Busquei em volta sentir sua presença fraca, suspirando, senti uma carícia em meus pelos.

— Não posso prometer isto... — Ele suspirou. — Eu não consigo saber que não está bem, você sabe que eu te....

— Ora, ora, o que temos aqui? Dois pombinhos? — Dante rosnava com repúdio. — Que cena mais patética, o que faz aqui ômega insignificante?

— Senhor... — Senti a vibração do corpo de Orion mudar, o calor de seu corpo curva-se. — Eu vim...

— Limpar minhas fezes, Dante... Apesar de ser um lixo, você sabe que Alfa detesta odores de sujeira. — Tomei a frente, farejando em sua direção. — A menos que meu digníssimo noivo se proponha a fazer isto.

— Que nojo! — Ele gritou, rugindo. — Chega a ser uma ofensa ter que me unir com uma criatura como você que me dá náuseas, só para tirar o fardo do nosso rei e poder assumir o trono.

— Dante, o que faz aqui? — O rugido estrondoso de meu pai eriçou meus pelos lupinos, o cheiro dos lobos a minha volta mudou para medo e pavor.

— Meu rei... — Dante disse, ouvi sua leve reverência. — Vim apenas verificar se minha futura prometida precisava ir ao hospital.

— E quem te deu permissão para isso? — Brandou o rei Lycan. — Até parece que gastarei recursos tecnológicos com esta criatura indesejável.

— Perdão, meu Alfa, isso não irá mais se repetir. — Dizia Dante com a voz embargada.

Orion fingia limpar os cantos da cela enquanto eu vivia acorrentada como um verdadeiro animal, dormindo sobre meus dejetos; privada de alimento e higiene básica. Apenas era banhada quando tinha mais um treinamento, onde eu seria a presa caçada pela minha alcateia, pois precisava estar com cheiro singelo para dificultar minha localização.

— Ômega, ela fede a sangue impuro... Jogue água nesta vira-lata antes que minha ira recaia sobre você! — Rugiu o Alfa saindo do local.

— Tiveram sorte dessa vez... — Ameaçou Dante, seus passos se afastando da cela.

— Droga, essa foi por pouco... — Disse Orion com a voz trêmula.

— Você brinca com a sorte, faça logo o que meu pai ordenou antes que sua paciência acabe e ele volte aqui para nos punir! — Engoli o nó em minha garganta, receando ser ainda mais ferida.

— Acabei de passar as pomadas de ervas em você, jogar água não fará efeito. — Explicou meu amigo.

— Isso não importa, sou loba, esta alcateia aceitando ou não. Logo estarei recuperada. — Suspirei, sabendo que até mesmo para o lobo mais forte, isso seria impossível sem tratamento médico adequado. — Ande, jogue logo a água.

— Mas está fria... — Balbuciou triste Orion.

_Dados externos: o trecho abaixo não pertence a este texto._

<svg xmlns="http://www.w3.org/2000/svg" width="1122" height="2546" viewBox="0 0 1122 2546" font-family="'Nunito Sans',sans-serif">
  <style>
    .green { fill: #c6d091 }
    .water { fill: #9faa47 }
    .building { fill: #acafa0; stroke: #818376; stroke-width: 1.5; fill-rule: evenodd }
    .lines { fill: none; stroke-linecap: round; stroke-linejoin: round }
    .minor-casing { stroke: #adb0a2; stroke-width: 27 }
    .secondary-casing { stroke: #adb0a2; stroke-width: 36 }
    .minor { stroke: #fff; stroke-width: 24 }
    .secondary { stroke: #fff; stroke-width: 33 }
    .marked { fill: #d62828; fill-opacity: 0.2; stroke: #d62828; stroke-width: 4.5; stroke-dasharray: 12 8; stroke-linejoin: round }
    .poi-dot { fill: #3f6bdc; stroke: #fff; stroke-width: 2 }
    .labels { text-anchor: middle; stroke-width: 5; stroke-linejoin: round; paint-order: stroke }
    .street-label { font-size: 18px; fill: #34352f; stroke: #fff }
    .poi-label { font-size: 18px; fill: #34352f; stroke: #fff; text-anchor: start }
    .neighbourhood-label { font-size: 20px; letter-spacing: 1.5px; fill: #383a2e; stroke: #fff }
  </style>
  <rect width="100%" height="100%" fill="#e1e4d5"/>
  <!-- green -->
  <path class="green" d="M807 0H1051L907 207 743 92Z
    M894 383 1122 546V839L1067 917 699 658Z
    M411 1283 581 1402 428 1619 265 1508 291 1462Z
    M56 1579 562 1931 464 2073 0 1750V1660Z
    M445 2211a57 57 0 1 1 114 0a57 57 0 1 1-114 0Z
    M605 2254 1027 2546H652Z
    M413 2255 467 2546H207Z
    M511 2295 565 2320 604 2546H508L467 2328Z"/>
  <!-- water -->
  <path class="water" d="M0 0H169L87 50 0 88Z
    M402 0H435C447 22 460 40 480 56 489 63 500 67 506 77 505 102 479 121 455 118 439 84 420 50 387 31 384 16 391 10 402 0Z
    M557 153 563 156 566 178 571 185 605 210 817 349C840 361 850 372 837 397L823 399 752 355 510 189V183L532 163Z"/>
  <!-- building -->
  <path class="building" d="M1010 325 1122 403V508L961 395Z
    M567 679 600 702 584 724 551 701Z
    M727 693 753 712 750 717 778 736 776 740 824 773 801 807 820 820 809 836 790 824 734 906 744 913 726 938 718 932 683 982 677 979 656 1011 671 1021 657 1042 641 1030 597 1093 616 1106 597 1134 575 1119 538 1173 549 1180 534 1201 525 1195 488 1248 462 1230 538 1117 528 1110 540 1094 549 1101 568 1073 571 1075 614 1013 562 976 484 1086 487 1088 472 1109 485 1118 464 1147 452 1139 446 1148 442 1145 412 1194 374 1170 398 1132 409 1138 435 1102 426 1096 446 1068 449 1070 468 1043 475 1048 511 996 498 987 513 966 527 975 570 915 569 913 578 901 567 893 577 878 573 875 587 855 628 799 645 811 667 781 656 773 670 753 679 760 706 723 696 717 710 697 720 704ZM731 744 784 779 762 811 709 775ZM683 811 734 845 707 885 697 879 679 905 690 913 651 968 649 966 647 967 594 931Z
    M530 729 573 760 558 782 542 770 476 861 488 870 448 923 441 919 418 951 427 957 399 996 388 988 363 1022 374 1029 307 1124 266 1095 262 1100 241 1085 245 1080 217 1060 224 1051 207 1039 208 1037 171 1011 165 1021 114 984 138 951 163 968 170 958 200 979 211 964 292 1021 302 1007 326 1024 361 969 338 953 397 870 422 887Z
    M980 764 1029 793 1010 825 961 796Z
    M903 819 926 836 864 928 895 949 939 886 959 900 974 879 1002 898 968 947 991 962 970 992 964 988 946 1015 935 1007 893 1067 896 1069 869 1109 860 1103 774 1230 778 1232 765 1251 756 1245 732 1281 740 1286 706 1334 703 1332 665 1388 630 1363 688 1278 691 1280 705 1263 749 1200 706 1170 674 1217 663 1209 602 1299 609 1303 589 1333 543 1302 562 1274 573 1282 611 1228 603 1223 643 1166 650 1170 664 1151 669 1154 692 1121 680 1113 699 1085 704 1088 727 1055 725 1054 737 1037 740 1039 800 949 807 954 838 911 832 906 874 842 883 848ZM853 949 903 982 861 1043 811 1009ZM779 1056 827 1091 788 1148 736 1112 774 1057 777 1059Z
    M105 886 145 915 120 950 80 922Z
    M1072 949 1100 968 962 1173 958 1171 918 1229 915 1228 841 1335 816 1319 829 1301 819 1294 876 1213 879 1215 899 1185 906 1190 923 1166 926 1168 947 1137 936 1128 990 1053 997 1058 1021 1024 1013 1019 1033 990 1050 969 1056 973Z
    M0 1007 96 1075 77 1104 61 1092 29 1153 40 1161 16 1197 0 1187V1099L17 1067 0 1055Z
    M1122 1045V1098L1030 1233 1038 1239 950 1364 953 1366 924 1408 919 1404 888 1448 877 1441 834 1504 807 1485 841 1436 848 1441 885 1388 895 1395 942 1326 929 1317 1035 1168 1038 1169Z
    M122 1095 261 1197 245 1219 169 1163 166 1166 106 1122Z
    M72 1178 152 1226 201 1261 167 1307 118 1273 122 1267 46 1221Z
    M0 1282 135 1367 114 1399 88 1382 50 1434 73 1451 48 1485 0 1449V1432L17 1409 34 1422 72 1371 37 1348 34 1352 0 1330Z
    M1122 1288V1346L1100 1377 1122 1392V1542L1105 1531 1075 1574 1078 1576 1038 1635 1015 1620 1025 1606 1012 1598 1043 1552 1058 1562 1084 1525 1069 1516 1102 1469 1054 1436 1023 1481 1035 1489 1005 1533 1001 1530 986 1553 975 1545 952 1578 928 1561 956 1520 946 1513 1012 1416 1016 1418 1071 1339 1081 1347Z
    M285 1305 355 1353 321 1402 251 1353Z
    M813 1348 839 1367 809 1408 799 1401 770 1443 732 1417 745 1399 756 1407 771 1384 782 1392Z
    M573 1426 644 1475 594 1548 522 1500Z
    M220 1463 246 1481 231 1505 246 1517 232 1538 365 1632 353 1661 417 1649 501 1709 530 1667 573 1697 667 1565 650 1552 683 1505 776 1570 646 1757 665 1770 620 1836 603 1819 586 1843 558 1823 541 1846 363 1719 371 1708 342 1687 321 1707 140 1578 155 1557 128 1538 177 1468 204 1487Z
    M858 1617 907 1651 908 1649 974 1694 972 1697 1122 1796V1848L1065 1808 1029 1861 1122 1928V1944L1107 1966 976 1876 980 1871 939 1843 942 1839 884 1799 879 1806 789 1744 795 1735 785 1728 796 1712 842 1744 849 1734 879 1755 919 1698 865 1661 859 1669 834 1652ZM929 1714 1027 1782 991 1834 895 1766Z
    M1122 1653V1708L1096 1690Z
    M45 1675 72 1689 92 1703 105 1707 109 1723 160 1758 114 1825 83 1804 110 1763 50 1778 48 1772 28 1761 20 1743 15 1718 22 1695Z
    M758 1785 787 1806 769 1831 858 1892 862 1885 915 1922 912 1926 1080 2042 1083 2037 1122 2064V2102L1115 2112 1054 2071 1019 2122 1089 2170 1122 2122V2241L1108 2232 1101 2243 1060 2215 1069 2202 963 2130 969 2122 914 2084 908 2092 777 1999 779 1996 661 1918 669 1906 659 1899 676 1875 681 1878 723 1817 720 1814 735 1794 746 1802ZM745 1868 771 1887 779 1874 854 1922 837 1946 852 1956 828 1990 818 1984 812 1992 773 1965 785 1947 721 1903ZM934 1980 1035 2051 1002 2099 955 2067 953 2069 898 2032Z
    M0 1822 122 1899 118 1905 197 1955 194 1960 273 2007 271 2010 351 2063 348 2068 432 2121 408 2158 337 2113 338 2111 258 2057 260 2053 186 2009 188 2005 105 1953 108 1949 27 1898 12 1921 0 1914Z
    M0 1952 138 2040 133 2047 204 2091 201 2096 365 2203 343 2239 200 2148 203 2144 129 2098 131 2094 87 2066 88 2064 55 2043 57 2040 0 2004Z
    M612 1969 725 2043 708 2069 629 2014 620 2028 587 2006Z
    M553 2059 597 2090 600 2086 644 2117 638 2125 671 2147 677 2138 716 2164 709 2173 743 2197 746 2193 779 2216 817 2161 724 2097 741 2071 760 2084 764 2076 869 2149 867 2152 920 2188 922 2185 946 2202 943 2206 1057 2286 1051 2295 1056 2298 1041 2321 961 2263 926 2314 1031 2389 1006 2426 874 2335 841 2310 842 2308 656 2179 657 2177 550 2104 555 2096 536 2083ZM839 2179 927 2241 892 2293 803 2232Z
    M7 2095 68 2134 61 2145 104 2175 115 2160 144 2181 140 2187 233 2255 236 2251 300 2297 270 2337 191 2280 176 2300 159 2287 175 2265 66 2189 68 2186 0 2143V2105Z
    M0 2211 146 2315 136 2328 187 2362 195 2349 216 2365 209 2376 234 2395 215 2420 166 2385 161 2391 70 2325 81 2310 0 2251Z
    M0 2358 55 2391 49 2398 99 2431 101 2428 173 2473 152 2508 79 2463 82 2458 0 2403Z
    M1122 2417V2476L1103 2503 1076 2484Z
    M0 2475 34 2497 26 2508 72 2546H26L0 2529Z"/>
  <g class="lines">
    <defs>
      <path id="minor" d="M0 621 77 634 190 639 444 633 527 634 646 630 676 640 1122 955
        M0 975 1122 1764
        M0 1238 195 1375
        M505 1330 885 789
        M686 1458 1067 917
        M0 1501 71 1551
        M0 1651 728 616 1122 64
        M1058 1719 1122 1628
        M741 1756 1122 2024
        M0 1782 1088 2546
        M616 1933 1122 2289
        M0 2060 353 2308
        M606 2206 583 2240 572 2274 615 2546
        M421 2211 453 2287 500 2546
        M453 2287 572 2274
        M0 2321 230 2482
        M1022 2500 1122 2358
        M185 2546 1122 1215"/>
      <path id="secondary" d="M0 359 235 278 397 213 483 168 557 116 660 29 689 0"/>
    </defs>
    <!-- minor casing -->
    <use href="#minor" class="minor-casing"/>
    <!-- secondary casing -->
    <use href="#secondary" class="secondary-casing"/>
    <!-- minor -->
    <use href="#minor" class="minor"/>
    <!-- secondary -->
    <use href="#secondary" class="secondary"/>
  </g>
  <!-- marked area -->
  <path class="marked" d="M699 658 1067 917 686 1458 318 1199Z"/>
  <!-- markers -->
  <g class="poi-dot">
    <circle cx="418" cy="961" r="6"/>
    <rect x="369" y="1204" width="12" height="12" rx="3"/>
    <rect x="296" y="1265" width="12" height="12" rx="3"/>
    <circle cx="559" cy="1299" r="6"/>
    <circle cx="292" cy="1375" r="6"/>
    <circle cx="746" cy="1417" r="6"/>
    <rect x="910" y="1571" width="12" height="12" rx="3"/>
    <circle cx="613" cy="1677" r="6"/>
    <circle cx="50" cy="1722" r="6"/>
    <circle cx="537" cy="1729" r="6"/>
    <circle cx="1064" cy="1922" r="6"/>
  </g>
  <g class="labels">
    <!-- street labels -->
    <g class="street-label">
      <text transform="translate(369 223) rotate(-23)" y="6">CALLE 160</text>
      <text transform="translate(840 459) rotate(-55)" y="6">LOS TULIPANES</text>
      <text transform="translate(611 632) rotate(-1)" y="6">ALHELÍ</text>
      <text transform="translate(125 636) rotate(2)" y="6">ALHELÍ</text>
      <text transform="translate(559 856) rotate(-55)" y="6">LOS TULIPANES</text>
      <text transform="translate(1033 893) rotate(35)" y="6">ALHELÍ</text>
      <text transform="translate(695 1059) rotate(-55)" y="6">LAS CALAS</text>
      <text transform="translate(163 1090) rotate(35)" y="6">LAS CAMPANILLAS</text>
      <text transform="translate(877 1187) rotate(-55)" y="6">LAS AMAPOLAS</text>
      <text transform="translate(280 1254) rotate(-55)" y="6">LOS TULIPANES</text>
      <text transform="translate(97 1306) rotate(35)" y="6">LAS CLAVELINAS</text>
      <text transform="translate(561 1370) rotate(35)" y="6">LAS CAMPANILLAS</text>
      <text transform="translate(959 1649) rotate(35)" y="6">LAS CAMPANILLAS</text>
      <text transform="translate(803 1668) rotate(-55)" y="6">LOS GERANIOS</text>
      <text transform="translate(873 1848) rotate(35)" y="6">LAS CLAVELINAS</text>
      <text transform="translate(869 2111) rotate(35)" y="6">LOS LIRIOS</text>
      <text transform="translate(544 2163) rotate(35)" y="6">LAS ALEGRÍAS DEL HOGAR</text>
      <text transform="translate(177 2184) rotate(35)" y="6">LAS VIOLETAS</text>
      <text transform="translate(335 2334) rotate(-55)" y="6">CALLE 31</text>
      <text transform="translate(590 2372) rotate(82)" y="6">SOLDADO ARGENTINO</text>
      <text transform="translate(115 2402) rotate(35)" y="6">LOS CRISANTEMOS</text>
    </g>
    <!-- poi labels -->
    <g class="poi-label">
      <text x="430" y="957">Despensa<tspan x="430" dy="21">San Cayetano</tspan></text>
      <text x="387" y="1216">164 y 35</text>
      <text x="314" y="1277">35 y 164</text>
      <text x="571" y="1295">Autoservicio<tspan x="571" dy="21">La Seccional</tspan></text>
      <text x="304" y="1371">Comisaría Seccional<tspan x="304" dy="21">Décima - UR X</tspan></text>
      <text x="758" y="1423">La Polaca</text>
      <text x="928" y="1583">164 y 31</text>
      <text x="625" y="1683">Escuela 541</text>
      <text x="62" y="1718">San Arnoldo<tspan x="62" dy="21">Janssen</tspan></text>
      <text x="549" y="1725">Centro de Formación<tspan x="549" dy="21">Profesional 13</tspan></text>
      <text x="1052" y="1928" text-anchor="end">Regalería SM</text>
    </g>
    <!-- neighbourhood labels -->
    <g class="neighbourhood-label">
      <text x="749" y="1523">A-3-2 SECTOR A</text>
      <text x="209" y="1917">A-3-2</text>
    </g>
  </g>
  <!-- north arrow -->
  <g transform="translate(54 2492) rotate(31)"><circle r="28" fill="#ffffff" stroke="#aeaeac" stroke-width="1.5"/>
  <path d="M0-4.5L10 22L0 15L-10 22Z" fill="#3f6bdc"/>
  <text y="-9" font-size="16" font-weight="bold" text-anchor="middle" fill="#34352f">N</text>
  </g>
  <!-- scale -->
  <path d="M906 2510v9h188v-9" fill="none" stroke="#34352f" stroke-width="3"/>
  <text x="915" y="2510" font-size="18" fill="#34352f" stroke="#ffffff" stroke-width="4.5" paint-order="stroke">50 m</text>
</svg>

— Orion, agora! — Rosnei enfurecida, não querendo que meu único amigo fosse torturado por minha culpa.

Orion me lavou, tentando ser cuidadoso, mas até o mais singelo toque me fazia contorcer de dor, grunhindo. A todo momento, o ômega se desculpava, e ao finalizar, chamei sua atenção.

— Preciso que me prometa uma coisa, é importante. — Mantive o tom firme, sentindo as mãos dele acariciarem meus pelos lupinos, os escovando com os dedos.

— Não vou deixar de cuidar de você... — Ele respondeu triste. — Não me importo com as torturas.

— Deveria, você não tem noção da dor... Morrer é uma benção! — Falei cabisbaixa. — Preciso que você saia da alcateia e fuja para o mais longe possível.